The investment industry has traditionally been segmented between passive and active approach. In the passive approach, portfolios are constructed to track a market index and there is almost no work in selecting securities: they are predetermined by the index composition. In active management approach, a portfolio manager constructs a strategy to beat the market and he has to select securities for the portfolio. In practice, the passive approach is implemented with index funds, i.e. funds that replicate a market index, whether actively managed funds will not track an index; they try to beat the market by doing particular investment strategies. The active approach relies on the skills of the portfolio managers show for identifying promising investment opportunities.  

The Novelty

The novelty with smart beta funds is that the weighting scheme does not depend on price. Logically, a weighting scheme that is not correlated with price would not be really impacted by fluctuations in market sentiment, and its performance is enhanced. Thus, the idea of weights uncorrelated with prices is attractive to investors concerned about the effects of market fads.

Both Passive and Active

Smart beta funds can be compared to passive investing because, like index funds, they do not require the portfolio manager to forecast returns. They involve lower fees for investors and are less costly to manage. But smart beta investing can also be compared to active investing because the portfolio choice requires many active decisions such as the choice of the weighting scheme, rule selection or sources, etc.

Different Weighting Schemes

  1. In fundamental weighting schemes, funds weigh stocks using fundamental variables such as sales, operating cash flow and earnings. Thus, stocks from companies with good fundamental metrics are then overweighted in the portfolio;

  2. In the factor weighting schemes, market-cap weighting is replaced by a weighting scheme that emphasizes certain factors that have performed well historically, such as value, size, dividend yield or momentum. These funds can target either one factor alone (single factor) or they can target several factors at the same time (multifactor).
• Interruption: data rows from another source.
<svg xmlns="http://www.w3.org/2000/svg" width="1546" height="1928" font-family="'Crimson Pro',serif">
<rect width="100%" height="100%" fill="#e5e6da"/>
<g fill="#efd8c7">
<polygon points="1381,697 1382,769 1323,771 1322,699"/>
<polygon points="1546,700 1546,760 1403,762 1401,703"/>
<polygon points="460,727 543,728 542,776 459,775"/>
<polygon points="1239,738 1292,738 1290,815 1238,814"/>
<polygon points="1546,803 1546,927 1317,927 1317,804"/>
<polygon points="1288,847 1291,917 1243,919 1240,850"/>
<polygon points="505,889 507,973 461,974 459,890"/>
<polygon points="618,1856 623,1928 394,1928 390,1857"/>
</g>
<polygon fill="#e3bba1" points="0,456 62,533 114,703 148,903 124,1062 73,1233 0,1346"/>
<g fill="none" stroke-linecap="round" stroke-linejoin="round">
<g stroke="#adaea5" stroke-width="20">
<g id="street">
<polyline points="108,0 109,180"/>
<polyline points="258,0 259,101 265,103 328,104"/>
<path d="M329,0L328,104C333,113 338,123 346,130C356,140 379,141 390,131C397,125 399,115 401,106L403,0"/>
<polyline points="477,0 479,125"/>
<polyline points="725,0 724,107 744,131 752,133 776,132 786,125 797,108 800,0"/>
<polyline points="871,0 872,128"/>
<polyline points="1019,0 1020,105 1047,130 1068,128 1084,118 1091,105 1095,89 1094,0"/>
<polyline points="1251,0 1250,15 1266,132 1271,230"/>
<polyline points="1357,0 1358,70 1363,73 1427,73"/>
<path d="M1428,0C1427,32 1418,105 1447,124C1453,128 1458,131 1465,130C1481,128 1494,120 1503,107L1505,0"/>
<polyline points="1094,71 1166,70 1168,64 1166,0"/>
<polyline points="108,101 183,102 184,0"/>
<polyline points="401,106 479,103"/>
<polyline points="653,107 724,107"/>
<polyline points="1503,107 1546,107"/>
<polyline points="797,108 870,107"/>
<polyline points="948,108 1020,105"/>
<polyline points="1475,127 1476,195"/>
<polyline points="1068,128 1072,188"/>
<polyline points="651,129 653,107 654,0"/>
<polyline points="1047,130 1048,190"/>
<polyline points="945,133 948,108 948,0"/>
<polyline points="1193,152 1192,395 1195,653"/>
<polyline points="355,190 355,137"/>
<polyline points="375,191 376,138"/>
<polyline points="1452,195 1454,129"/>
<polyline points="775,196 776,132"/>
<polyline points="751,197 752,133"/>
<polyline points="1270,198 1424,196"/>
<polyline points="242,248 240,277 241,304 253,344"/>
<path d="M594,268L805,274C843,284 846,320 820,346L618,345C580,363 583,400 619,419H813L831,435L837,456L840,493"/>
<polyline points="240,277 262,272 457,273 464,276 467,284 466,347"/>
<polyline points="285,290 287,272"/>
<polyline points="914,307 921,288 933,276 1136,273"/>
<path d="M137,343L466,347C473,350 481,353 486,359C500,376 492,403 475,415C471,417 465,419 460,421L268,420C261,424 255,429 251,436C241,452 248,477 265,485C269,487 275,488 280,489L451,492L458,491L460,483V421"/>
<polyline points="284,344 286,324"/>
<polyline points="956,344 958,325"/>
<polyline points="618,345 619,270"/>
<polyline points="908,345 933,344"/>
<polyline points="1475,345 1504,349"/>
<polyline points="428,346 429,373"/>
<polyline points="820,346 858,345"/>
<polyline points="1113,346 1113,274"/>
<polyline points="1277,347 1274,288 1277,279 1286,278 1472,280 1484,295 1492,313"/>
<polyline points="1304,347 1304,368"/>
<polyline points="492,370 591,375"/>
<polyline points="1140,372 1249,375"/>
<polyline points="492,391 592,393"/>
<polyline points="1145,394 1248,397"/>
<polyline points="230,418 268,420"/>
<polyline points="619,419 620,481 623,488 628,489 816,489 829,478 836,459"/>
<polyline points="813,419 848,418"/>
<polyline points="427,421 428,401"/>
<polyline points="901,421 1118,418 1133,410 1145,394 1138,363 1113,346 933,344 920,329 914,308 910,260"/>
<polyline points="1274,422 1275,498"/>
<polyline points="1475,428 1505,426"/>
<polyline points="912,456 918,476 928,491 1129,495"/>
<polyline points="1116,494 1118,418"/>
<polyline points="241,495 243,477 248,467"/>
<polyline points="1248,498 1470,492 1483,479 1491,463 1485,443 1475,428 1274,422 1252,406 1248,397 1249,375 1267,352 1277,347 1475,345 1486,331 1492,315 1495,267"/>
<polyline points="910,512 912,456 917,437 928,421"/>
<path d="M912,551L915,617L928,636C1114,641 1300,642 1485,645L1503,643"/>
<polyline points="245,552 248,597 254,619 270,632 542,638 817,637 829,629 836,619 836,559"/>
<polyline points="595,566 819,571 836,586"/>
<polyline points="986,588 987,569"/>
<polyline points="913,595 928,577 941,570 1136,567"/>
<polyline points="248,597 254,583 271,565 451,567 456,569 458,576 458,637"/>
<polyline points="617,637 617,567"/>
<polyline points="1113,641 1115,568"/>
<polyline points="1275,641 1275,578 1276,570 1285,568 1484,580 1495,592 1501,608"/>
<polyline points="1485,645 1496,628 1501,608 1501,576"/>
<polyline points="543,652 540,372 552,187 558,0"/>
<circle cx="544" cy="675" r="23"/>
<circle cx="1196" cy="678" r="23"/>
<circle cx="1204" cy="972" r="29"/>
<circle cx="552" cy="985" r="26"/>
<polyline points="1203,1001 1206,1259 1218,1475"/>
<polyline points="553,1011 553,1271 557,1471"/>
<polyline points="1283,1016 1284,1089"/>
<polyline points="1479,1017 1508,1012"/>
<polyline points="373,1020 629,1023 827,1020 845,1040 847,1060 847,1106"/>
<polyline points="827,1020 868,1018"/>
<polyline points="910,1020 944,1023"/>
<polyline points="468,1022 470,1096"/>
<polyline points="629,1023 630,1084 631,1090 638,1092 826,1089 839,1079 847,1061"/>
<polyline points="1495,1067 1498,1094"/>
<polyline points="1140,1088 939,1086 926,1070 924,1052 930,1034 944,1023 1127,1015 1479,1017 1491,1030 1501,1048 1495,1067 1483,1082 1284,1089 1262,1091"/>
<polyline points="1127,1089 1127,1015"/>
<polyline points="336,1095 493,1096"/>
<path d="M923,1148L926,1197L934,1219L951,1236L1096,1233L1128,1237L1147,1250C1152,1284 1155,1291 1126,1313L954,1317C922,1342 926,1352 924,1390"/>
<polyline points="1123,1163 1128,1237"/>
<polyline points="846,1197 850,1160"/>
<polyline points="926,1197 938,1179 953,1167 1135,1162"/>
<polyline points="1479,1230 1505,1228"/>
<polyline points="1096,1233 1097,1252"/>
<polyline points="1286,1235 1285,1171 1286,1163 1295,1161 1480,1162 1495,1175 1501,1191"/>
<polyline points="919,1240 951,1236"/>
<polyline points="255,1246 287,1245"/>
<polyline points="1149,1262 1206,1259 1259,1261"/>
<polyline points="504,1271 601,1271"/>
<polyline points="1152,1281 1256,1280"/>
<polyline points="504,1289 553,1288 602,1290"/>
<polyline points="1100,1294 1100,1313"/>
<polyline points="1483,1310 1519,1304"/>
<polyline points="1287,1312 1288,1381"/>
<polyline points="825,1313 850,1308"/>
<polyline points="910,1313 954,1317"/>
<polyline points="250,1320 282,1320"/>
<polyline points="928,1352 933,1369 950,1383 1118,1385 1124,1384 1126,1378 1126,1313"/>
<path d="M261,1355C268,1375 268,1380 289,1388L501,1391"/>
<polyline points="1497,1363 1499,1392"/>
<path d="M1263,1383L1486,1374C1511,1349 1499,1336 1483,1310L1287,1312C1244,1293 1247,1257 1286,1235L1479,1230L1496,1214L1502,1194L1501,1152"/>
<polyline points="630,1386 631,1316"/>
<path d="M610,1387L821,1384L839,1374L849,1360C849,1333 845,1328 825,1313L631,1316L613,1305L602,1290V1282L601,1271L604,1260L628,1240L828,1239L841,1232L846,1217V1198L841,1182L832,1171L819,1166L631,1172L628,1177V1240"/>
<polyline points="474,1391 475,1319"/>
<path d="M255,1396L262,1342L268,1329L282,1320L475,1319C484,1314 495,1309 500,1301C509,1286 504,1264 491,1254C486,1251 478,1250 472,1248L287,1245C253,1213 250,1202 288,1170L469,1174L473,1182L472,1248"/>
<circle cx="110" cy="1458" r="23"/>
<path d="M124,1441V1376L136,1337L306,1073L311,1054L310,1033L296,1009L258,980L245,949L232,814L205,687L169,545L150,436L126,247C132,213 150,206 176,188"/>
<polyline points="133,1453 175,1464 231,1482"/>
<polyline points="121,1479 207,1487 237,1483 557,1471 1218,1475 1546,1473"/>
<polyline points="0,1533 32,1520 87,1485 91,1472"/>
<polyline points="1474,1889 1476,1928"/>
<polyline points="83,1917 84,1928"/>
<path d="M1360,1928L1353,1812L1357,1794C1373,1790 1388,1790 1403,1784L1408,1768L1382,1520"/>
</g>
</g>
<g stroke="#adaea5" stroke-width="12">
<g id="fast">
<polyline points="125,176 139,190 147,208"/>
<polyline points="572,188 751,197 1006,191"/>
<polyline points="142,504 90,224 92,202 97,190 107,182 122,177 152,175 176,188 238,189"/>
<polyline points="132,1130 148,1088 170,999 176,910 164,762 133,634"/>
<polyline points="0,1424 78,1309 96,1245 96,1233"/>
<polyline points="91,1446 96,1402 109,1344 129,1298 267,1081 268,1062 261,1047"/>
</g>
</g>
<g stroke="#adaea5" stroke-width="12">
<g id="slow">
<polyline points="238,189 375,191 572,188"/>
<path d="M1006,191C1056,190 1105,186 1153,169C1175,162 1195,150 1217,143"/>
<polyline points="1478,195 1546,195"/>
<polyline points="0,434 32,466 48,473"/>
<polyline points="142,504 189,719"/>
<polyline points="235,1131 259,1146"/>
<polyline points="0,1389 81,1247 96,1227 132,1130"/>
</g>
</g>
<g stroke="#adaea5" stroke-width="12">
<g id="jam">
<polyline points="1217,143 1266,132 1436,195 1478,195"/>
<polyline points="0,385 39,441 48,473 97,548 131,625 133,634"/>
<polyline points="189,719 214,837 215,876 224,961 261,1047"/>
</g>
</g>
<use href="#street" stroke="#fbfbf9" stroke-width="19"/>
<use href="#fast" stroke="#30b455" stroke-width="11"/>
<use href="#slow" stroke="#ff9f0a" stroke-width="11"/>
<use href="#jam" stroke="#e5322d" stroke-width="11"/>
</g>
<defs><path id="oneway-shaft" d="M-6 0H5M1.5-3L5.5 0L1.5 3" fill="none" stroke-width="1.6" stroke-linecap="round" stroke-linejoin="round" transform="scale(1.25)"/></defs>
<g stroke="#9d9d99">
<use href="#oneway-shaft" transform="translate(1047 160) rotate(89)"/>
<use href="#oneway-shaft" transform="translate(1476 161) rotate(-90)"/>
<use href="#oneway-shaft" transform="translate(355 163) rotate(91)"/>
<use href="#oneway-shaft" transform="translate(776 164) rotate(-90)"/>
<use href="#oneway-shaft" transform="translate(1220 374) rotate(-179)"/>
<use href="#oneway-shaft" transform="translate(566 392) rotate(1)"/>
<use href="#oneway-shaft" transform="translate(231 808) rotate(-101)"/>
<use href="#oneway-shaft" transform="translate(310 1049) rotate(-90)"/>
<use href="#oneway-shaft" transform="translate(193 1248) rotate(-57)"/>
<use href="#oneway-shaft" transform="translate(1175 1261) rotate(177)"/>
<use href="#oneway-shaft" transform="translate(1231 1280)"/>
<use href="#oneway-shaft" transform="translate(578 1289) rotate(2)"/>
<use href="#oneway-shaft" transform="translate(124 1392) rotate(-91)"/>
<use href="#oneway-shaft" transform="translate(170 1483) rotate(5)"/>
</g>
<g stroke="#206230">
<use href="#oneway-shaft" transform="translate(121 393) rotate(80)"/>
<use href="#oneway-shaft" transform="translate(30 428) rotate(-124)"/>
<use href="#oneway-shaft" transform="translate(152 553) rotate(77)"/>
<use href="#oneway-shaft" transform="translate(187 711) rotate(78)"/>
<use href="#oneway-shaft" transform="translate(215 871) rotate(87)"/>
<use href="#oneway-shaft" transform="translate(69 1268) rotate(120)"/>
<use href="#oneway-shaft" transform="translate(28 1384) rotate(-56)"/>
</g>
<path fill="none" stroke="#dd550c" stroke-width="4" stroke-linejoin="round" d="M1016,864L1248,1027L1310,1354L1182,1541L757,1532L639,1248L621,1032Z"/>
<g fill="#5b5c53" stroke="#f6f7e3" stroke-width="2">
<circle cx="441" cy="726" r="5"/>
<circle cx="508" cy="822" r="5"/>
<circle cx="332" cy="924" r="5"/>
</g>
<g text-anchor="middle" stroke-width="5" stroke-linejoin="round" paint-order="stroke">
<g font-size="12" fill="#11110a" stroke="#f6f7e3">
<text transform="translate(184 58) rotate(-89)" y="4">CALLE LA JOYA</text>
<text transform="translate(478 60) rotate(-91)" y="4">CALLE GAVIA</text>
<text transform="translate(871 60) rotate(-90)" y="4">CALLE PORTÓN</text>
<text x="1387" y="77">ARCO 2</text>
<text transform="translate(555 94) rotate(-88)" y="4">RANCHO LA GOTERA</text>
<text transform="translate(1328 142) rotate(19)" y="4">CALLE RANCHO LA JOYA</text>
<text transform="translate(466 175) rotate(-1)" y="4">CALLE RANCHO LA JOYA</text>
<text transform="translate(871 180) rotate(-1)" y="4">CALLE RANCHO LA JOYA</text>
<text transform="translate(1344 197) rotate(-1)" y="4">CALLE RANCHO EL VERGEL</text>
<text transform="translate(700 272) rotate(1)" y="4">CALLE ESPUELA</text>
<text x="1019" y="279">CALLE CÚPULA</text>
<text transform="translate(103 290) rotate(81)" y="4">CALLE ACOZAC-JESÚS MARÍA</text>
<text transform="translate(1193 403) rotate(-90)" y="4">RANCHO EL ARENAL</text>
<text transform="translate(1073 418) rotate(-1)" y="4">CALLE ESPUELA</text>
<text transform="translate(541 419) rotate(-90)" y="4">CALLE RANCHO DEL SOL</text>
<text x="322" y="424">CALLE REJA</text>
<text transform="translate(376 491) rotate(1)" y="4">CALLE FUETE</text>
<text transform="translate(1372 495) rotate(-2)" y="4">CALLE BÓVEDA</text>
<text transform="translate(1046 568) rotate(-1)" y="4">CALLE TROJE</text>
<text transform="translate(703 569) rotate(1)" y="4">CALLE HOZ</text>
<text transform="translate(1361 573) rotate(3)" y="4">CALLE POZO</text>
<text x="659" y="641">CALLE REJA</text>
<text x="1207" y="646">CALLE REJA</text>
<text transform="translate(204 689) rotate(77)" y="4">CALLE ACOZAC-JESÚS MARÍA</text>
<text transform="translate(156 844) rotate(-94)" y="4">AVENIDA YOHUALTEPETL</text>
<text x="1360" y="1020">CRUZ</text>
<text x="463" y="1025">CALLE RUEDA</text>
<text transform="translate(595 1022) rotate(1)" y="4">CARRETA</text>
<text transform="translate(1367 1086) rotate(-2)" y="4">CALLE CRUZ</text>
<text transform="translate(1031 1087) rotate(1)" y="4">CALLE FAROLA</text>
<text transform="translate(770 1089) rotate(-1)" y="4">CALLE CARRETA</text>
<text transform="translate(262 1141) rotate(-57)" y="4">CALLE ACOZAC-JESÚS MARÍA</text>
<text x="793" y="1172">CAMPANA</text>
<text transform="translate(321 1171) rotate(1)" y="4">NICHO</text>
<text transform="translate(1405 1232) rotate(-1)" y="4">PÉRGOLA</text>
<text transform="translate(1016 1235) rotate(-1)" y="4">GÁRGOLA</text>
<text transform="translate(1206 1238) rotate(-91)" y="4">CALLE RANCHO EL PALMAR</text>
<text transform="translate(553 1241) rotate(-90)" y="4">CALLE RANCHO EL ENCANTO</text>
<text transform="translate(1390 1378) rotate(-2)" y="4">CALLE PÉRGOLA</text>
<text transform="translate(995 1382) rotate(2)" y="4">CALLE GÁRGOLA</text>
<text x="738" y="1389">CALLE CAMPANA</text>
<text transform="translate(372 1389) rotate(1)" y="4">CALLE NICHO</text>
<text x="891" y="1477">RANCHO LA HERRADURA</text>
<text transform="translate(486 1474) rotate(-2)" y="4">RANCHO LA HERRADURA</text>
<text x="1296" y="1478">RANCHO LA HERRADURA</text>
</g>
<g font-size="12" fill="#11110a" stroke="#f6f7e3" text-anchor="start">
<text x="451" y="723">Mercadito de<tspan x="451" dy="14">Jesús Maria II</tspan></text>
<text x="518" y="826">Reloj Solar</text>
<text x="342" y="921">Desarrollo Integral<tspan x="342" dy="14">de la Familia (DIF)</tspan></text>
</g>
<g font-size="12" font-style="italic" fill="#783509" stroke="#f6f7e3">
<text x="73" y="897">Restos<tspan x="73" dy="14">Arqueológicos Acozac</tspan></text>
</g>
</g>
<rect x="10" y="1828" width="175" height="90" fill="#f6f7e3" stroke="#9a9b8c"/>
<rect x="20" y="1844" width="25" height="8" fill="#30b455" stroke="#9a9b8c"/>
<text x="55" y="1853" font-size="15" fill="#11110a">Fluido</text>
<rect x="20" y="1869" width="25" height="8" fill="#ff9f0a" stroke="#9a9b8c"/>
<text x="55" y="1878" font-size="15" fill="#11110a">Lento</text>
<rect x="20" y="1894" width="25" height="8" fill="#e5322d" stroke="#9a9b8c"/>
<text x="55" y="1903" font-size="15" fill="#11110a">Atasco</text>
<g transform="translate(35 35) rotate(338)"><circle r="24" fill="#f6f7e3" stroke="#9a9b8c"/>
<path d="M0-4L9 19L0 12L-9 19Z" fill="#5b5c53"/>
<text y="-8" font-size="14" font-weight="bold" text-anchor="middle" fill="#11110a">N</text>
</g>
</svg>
  3. Another popular risk-weighting scheme is risk-parity, or inverse volatility: Each asset is weighted in inverse proportion to its volatility. This also means that correlation is absent from the weighting scheme. The strategy penalizes high-volatility assets, even if they are negatively correlated to other assets. The only thing weighting schemes have in common is that they do not rely on market capitalization. 

The only thing weighting schemes have in common is that they do not rely on market capitalization.

Beta Funds: A Smart Investment After All?

As with any financial investment, smart beta funds present risks. For instance, smart beta funds are likely to underperform because returns are time-varying, they will need to regularly rebalance the portfolio to adjust to factor exposure, while the market capitalization scheme automatically rebalances. This implies higher turnover than common index funds, and therefore higher transaction costs and lower returns. While in market capitalization weighting, there might be concentration on popular stocks, in smart beta approach, some weighting schemes might concentrate in some industries or in illiquid assets, which increases the risk. Nowadays because of the soaring popularity of the smart beta approach, many of the stocks that are targeted are expensive, which causes lower returns.